Аделаидин папа математику обожал, даже поступал на физмат, но потом его почему-то то ли отчислили, то ли сам ушёл. Когда Аделаида перешла в четвёртый класс, он вдруг с какого-то перепугу страшно загордился, что у его дочери, как он образно выражался, «матэматыческая галава» (математическая голова). Ещё папа был уверен, что «матэматыка» теперь «эво» любимый предмет. Если б мама ему разрешила, он бы сам лично расписал все стены в «детской» комнате математическими формулами и английскими буквами. И красиво и полезно. Однако, какое преступное заблуждение! «Математической головой» её нельзя было назвать не то, чтобы с большой натяжкой, а даже совсем наоборот! Благодаря своим стараниям и умению списывать, Аделаида могла решить задачи про «трубы» в «бассейне», куда втекает и вытекает «жидкость», или про «элеватор», в который засыпали «зерно» «советские колхозники» по самые «небалуйся», чтоб надолго хватило, но не больше! На этом её неудержимая страсть к математике заканчивалась. Жить становилось всё сложнее и сложнее. Да ещё с её учительницей математики у папы вообще не заладилось… К его огромному разочарованию в класс попал не старый угрюмый преподаватель с подагрическим лицом, каким в папином понимании обязан был быть «настаящы матэматык» (настоящий математик), а молодая, симпатичная учительница, да ещё и с вкусной фамилией Малина. Плюс ко всему, выяснилось, что она ещё и не замужем. Папа был оскорблён до глубины души, до самых нежных фибр!

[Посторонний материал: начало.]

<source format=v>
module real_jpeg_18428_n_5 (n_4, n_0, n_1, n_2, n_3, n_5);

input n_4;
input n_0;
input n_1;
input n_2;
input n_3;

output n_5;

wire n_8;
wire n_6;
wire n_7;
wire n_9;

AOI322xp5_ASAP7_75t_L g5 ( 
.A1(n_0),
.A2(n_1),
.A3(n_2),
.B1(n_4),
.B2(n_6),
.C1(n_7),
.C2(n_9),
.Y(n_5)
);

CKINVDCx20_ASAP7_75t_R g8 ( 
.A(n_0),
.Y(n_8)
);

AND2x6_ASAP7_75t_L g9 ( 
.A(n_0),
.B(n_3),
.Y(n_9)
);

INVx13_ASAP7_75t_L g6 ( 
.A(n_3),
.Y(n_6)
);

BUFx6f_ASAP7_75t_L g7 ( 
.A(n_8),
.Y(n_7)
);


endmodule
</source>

Раньше папа никак не мог представить себе, что «женщини» тоже умеют считать больше десяти, ну кроме его дочери, конечно, потому, что у «нэво матэматичская галава!». Он считал, что Малина недостойна даже брать в руки «Священную Книгу Математики», а тем более – преподавать этот предмет «дэтам» (детям). Ещё проще говоря – «он», в смысле она – Малина, его дочь «портыт»! (портит!). Во-вторых – как с такой «распущени» (распущенной) фамилией «Малина» её вообще допустили в школу преподавать?! Это о чём дети должны смотреть на неё и думать вместо математики?! В этой ненависти к Малине смешалось всё – и папино совершенно определённое отношение к «жинщини», и его обида на «физ-мат», который ему так и не удалось окончить и ещё, видно, много-много чего, о чём Аделаида даже не могла себе вообразить.

Естественно, Малина чувствовала это презрение со стороны папы, однако, так и не поняв истоков, просто стала отвечать взаимностью не самому папе в спортивной «олимпийке», а кому попроще – Аделаиде. В тетрадке мгновенно появились «четвёрки», папа зверел от вида красной пасты в тетради, которой Малина исправляла ошибки. Красный в тетради по математике действовал на папу гораздо сильнее, чем на корриде такого же цвета тряпка на быка. Папа злился и ненавидел Малину всё больше и больше. Ругал «испорченную» Малиной дочь, делал Аделаиде разного рода «внушения», но как избавиться от этой «учитэлници» с ударением на букву «э», он не знал. Казалось, он готов был её утопить в Реке, или даже закопать её живьём под развалинами крепостной стены, которую в своё время, видимо, предвидя намерения папы, не разрушил Тамерлан.